My anxiety worsened from middle school to junior high, as I picked up the terrible habit of scratching myself. I scratched my arms and legs. I would scratch until a scab appeared that I could then scratch again until it left my skin raw and bloody. I usually scratched in the privacy of my room, but my parents sometimes caught me scratching and tried to stop me. I even scratched in my sleep. I stopped the habit by the time I hit my 20s, but I still have the habit of just touching my skin, without doing any harm. My scars will never fade and will always be a constant reminder of what I did. I see people looking at them all the time, especially in summer when I’m in a tank top or skirt. It’s a painful reminder.
I am an anxious person, I always have been and I fear I always will be. I am also a new mother to a beautiful 18-month-old baby girl. Sometimes when I have so much to do between taking care of my daughter, writing, cleaning the house, answering emails, getting dinner on the table, I can feel like my head is going around in circles and can’t stop. I feel dizzy. I feel lightheaded. I sometimes wish I could turn off my brain from everyday thoughts. Sometimes when I feel like this, I feel as though there is a roadblock up, like it’s hard to go forward. I’m just stuck in a constant loop with my thoughts and there is no way out.
Right now, we are having a very tough time in Italy. We are all in lockdown due to the spreading of the coronavirus. I can’t take a walk to get fresh air or clear my head. I can’t go out for a drink to meet friends. I’m confined within the walls of our house. For a person suffering with anxiety, this is especially hard to feel so trapped. It’s a very frightening moment for all of us and I just want this moment to pass.
For me, a bad day is when I just have too much on my plate and don’t know how I can do everything without thinking bad thoughts. When I say bad thoughts, I mean getting nervous about something happening to someone in my family. It may not make sense to you, but when I get too anxious, that is what happens to my brain. Sometimes, I get so nervous about everything, I imagine the worst things happening and it scares me. I get scared about being a good mom who’s not so anxious. Now that I am a mom, I’m even more anxious because I’m constantly worried about my daughter.
My go-to coping mechanism is to remind myself to breathe.

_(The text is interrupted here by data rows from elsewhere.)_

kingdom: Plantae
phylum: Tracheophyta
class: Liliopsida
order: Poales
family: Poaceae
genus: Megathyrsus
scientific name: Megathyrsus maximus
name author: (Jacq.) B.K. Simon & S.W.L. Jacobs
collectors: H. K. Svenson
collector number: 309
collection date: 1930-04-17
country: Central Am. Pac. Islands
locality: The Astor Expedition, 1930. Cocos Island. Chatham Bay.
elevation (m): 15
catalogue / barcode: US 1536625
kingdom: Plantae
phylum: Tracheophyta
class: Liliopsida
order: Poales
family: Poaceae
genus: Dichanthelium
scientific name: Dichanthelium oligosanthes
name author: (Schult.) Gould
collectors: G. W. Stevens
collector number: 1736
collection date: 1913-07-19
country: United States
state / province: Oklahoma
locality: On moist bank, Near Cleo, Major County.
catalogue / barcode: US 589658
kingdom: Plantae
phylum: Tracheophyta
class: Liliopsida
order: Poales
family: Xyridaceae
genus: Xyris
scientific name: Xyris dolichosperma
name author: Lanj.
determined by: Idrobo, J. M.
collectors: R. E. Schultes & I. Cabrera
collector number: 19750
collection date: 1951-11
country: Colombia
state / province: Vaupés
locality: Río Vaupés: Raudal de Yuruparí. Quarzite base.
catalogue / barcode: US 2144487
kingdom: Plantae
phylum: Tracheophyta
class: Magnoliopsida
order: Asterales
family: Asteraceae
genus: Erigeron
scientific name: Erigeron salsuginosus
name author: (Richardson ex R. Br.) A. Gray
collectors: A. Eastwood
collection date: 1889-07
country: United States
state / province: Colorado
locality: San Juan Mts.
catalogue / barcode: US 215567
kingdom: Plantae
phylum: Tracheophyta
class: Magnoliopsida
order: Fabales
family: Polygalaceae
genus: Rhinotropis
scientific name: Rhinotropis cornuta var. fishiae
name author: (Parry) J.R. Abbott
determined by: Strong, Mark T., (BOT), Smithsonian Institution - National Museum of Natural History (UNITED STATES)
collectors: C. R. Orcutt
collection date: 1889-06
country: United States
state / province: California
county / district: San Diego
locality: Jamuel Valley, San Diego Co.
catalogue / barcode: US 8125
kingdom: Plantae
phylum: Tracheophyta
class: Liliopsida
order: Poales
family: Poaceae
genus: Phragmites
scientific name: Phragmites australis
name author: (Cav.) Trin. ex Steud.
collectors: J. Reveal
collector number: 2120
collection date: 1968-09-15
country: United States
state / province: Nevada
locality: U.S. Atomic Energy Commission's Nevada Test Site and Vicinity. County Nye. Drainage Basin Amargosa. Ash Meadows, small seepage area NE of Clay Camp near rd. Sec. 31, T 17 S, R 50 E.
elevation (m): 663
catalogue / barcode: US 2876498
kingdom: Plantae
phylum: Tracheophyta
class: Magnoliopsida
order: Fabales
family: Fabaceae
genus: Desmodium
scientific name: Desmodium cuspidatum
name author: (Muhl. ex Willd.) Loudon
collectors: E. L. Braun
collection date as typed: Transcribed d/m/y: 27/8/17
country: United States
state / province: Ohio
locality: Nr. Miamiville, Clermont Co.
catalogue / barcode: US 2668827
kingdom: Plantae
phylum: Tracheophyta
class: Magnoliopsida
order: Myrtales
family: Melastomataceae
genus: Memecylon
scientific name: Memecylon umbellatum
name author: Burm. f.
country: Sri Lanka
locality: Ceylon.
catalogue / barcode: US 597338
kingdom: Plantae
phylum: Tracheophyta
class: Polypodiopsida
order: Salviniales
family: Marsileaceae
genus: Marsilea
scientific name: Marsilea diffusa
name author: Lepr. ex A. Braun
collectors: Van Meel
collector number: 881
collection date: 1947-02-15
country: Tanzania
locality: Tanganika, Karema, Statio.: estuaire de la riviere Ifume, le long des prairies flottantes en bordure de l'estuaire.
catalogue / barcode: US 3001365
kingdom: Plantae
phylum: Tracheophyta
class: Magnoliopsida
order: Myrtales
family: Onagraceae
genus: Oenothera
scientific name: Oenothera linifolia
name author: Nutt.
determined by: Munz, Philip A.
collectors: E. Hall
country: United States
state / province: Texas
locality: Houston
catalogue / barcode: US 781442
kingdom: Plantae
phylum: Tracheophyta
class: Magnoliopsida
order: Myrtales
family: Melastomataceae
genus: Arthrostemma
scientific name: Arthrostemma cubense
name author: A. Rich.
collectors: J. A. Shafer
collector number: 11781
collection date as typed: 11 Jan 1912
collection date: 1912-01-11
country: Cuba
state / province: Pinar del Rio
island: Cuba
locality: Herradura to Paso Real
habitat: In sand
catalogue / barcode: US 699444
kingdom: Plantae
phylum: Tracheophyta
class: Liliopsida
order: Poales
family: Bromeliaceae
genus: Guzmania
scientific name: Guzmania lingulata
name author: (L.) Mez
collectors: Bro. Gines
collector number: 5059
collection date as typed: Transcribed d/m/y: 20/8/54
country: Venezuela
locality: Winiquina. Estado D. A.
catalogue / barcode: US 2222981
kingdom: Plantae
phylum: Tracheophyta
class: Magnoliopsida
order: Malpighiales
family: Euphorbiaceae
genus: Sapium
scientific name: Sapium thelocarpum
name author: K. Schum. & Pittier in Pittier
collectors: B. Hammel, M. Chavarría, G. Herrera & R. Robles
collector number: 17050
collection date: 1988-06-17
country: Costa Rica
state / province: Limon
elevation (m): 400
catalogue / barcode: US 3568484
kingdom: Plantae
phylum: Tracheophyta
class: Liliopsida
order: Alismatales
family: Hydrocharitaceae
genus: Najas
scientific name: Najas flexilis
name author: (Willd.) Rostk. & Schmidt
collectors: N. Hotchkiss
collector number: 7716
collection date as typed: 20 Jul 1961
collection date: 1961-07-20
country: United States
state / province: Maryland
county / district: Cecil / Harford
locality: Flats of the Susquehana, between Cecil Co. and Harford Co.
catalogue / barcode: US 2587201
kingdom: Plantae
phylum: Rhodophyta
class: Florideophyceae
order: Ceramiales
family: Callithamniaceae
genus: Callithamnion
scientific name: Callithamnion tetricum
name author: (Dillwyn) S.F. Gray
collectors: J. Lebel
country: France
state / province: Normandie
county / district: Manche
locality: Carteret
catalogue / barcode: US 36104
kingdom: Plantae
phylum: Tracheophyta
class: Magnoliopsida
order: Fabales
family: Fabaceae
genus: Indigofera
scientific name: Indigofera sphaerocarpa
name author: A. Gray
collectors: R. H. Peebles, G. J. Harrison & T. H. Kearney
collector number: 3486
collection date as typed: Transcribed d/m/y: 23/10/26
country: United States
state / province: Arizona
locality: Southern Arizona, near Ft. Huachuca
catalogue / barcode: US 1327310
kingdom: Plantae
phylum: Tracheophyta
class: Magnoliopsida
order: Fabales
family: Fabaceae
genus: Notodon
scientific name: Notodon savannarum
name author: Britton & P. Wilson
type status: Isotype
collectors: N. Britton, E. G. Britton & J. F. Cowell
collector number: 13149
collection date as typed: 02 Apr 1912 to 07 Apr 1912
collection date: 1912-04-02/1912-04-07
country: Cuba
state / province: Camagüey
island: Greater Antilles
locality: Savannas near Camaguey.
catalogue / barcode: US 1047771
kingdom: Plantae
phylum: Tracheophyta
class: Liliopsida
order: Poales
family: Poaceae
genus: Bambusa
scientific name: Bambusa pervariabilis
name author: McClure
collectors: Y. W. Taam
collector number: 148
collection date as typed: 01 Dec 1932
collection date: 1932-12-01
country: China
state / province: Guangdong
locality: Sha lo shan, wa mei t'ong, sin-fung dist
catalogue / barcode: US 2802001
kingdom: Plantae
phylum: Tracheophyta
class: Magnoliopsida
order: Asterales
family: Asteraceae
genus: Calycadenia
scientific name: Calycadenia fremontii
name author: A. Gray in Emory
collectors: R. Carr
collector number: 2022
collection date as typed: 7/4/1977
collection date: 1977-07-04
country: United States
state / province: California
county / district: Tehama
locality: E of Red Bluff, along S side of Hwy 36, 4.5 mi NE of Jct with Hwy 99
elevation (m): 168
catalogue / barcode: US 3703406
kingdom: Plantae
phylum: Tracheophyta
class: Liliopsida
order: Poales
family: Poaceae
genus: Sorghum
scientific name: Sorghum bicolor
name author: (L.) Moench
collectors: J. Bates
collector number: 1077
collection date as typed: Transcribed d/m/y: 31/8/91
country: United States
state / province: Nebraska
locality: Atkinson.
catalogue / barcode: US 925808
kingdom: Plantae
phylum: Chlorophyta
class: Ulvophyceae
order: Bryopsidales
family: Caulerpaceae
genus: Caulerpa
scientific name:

I know that may seem obvious, but when I get very nervous, I begin speaking very fast and forget to take a breath. I try to stop. Concentrate. Breathe. Relax my shoulders, which can get very tense when I’m anxious. I try to do something I enjoy to distract myself, that’s just for me. Maybe go a walk to get some fresh air, bake so I keep my hands busy or just relax with a nice cup of coffee while watching a silly comedy.
With the coronavirus right now, every day is a more of a challenge than usual. I haven’t been sleeping. Or, I should say, I get a few hours of sleep, then wake up thinking about everything going on and I feel a tightness in my chest. My father and brother are still in New York. I get so scared. I then look at my daughter sleeping peacefully, and she is my force. She is what is getting me through this moment.